Il s’agit de la quatrième nomination dans cette catégorie pour
Nabil Ben Yadir, déjà en lice précédemment pour
Les Barons, La Marche et
Dode Hoek. Avec
Animals, inspiré de l’affaire Ihsane Jarfi, il livre un film puissant, radical et sans concession. Un véritable uppercut, émotionnel, moral et esthétique, dans lequel il refuse de contourner la violence pour s’y confronter, lui comme nous. Le film soulève de nombreuses questions, notamment celle-ci: comment écrire la violence cinématographiquement? Difficile de trop en dire sans risquer d’amoindrir la puissance du choix de mise en scène posé par le réalisateur, mais celui-ci, radical, crée la répulsion autant que la réflexion, confrontant le spectateur à une violence sans filtre particulièrement dérangeante, à travers trois mouvements narratifs qui trouvent, chacun, une vérité dans leur forme cinématographique.

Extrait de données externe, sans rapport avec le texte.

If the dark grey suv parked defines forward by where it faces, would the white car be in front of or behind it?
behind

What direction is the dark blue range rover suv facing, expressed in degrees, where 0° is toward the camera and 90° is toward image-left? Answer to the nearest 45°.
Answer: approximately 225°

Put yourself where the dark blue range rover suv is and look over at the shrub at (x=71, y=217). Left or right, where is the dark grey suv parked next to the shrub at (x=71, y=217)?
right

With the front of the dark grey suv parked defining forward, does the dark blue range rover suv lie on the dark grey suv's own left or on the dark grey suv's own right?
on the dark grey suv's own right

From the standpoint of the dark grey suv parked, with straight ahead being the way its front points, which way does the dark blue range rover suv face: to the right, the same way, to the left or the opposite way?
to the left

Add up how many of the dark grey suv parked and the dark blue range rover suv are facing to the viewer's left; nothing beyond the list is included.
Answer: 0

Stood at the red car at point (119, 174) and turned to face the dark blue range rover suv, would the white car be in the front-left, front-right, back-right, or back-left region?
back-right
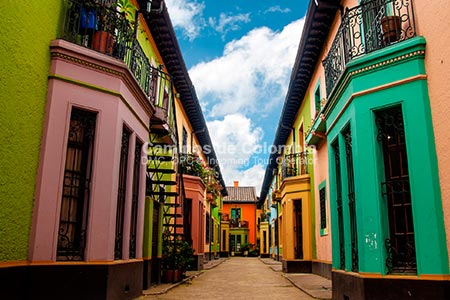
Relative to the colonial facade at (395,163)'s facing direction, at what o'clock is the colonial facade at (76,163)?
the colonial facade at (76,163) is roughly at 1 o'clock from the colonial facade at (395,163).

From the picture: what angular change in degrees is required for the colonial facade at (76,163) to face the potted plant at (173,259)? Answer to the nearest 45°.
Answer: approximately 90° to its left

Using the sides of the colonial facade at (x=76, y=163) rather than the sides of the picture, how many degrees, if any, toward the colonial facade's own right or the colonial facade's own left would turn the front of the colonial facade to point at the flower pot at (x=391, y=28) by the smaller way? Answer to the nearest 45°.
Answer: approximately 45° to the colonial facade's own left

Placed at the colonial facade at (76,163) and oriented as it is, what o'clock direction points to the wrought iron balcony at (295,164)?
The wrought iron balcony is roughly at 9 o'clock from the colonial facade.

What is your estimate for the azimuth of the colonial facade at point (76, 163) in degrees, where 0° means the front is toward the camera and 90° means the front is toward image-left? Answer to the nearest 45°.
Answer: approximately 315°

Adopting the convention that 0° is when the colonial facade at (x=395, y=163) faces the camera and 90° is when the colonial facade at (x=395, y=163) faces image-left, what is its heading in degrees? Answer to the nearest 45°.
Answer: approximately 45°

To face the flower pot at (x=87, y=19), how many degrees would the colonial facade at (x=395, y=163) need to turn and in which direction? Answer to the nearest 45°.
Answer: approximately 45° to its right
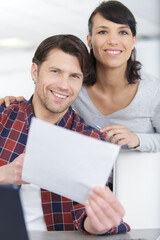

Troisième nomination déjà pour
Bouli Lanners, couronné lors des deux premières fois, en 2012, déjà, pour
Les Géants et en 2017 pour
Les Premiers les derniers. Dans
Nobody Has to Know, on retrouve l’art de la composition picturale et la mélancolie que l’on rencontrait déjà tout autrement dans les films précédents du cinéaste, mais on lui découvre aussi une infinie délicatesse, et un romantisme joliment revendiqué. C’est aussi une histoire d’amour « passée l’âge », une histoire entre deux amants à l’aube de la soixantaine, où la passion s’écrit autrement, où les corps s’épanouissent différemment, des corps imparfaits mais d’autant plus émouvants. Et en filigrane, on découvre aussi un surprenant portrait d’émancipation, et une réflexion sur la mémoire et les souvenirs.
Julie Lecoustre et Emmanuel Marre sont les nouveaux venus de la catégorie, sans être des débutants pour autant. Leur première collaboration sur
D’un château l’autre leur avait déjà valu une nomination pour le Meilleur court métrage de fiction en 2019, catégorie dans laquelle Emmanuel Marre avait lui-même été nominé seul pour
Le Film de l’été en 2018. Avec
Rien à foutre, ils livrent une variation surprenante et séduisante sur l’uniformisation des corps et des esprits, d’une vie vécue comme sous le filtre des réseaux sociaux, une vie d’hyper-sollicitation constante, où l’attention vraie à soi comme aux autres est devenue une denrée rare. Ils signent à quatre mains un manifeste mélancolique où surgissent quelques éclairs de joie sur notre ultra moderne solitude, un cinéma spontané nourri d’imprévus, qui s’inscrit dans une éthique et une esthétique passionnément artisanales.
Last but not least,
Luc et Jean-Pierre Dardenne comptabilisent cette année avec
Tori et Lokita leur quatrième nomination dans cette catégorie, qu’ils ont déjà remportée en 2015 pour Deux jours une nuit. Ils reviennent à leurs fondamentaux avec ce nouveau film une fois de plus sélectionné et primé à Cannes, un cinéma épuré, au plus près de leurs deux protagonistes, épousant leurs mouvements, la fuite permanente de Tori, et la résistance de Lokita. Un cinéma du geste, de peu de ressorts narratifs mais tendu à l’extrême, 90 minutes d’une intensité dramatique qui tient à quelques regards, à une chanson, et à un art consommé de la fin, une fin terrassante qui vient revendiquer la portée politique du film, l’engagement des réalisateurs quand il s’agit de questionner notre rapport aux autres.